Histórico de “legítima defesa”
Essa não é a primeira vez que o Judiciário absolve policiais em casos como o de João Pedro. Em março, o 3º Tribunal do Júri do Rio de Janeiro decidiu que o policial militar Alessandro Marcelino de Souza não teve intenção de matar Jonatha de Oliveira, assassinado com um tiro nas costas em 2014, em Manguinhos, na Zona Norte do Rio de Janeiro.
No mesmo mês, o Tribunal de Justiça do Rio de Janeiro (TJ-RJ) absolveu seis policiais militares envolvidos na morte de Cláudia da Silva Ferreira.
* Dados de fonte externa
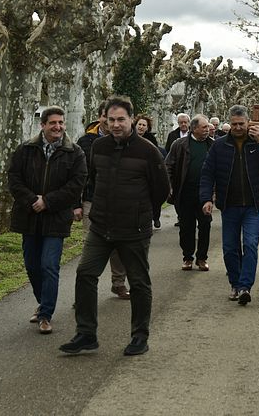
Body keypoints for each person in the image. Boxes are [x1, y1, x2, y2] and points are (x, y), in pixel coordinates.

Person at [60, 97, 170, 356]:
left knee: (139, 283)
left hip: (134, 230)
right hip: (101, 227)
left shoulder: (148, 150)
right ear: (105, 120)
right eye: (111, 120)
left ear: (131, 119)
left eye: (121, 119)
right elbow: (92, 179)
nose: (116, 124)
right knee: (85, 274)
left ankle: (139, 336)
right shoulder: (98, 147)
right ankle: (86, 334)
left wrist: (141, 213)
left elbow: (161, 189)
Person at [8, 106, 87, 335]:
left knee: (49, 265)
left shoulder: (75, 153)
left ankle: (45, 315)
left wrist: (48, 201)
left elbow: (76, 184)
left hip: (56, 218)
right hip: (29, 216)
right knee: (32, 265)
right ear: (42, 125)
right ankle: (43, 302)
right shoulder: (25, 149)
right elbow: (14, 179)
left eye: (61, 123)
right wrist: (33, 200)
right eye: (53, 123)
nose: (58, 127)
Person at [200, 105, 259, 305]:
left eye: (242, 124)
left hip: (253, 205)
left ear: (248, 122)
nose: (238, 127)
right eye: (234, 124)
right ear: (230, 124)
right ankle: (235, 283)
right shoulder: (219, 145)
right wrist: (206, 198)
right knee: (230, 248)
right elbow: (207, 173)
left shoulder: (257, 142)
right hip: (229, 205)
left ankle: (244, 287)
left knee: (250, 244)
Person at [77, 102, 129, 299]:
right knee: (91, 246)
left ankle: (119, 283)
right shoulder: (86, 141)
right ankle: (86, 292)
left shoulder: (127, 140)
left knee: (118, 245)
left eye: (115, 118)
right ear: (100, 117)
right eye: (107, 117)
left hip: (119, 203)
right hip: (92, 199)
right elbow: (80, 174)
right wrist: (76, 204)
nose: (111, 122)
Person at [166, 114, 214, 272]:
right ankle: (187, 257)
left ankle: (202, 258)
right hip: (185, 193)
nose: (207, 129)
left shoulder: (212, 145)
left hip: (204, 194)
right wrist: (169, 186)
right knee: (186, 227)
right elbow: (168, 166)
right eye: (204, 127)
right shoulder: (179, 145)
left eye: (207, 126)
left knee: (205, 225)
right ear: (194, 128)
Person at [135, 113, 163, 229]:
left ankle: (155, 217)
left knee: (152, 197)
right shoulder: (130, 137)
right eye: (139, 124)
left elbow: (156, 156)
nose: (141, 127)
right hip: (135, 172)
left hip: (148, 172)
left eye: (144, 125)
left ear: (147, 128)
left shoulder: (151, 140)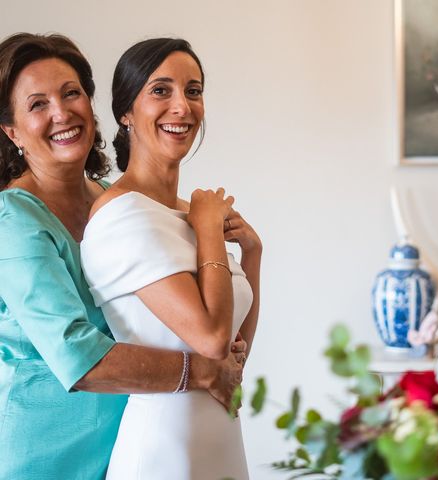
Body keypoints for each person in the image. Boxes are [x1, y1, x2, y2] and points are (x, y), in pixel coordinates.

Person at [0, 33, 246, 480]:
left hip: (130, 441)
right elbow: (78, 355)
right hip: (49, 455)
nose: (61, 112)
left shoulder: (112, 202)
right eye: (38, 104)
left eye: (71, 93)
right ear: (12, 131)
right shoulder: (13, 223)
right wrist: (205, 371)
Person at [80, 38, 262, 479]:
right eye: (161, 90)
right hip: (163, 449)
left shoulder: (190, 211)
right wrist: (206, 230)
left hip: (219, 441)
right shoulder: (121, 215)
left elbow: (234, 357)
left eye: (193, 91)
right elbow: (212, 340)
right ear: (126, 111)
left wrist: (254, 254)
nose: (182, 106)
A sentença — semelhante à decisão proferida pela juíza Juliana Ferraz — entendeu que os policiais agiram em legítima defesa para “repelir injusta agressão provocada pelos criminosos”. Cláudia foi arrastada pela viatura por cerca de 300 metros após ser atingida pelo disparo.
Outros três policiais acusados de homicídio pela morte de Eduardo Felipe Santos Victor, de 17 anos, foram absolvidos pelo juiz Daniel Werneck Cotta, da 2ª Vara Criminal. O adolescente foi morto a tiros em um beco no Morro da Providência (RJ), em 2015.
Em outra ocasião, dois ministros do Supremo Tribunal Militar (STM) votaram pela redução de pena dos oito policiais responsáveis pelo assassinato do músico Evaldo do Santos e do catador Luciano Macedo, mortos em 2019 durante a Operação de Garantia da Lei e Ordem (GLO), na capital carioca. No caso, mais de 80 tiros foram disparados em direção ao carro da vítima. O ministro Carlos Augusto Amaral, no entanto, alegou ter sido uma “fatalidade”.
Após a publicação, na mesma data, foram acrescentadas informações de contexto a este texto, apontando contradições do caso e o histórico de absolvição de policiais.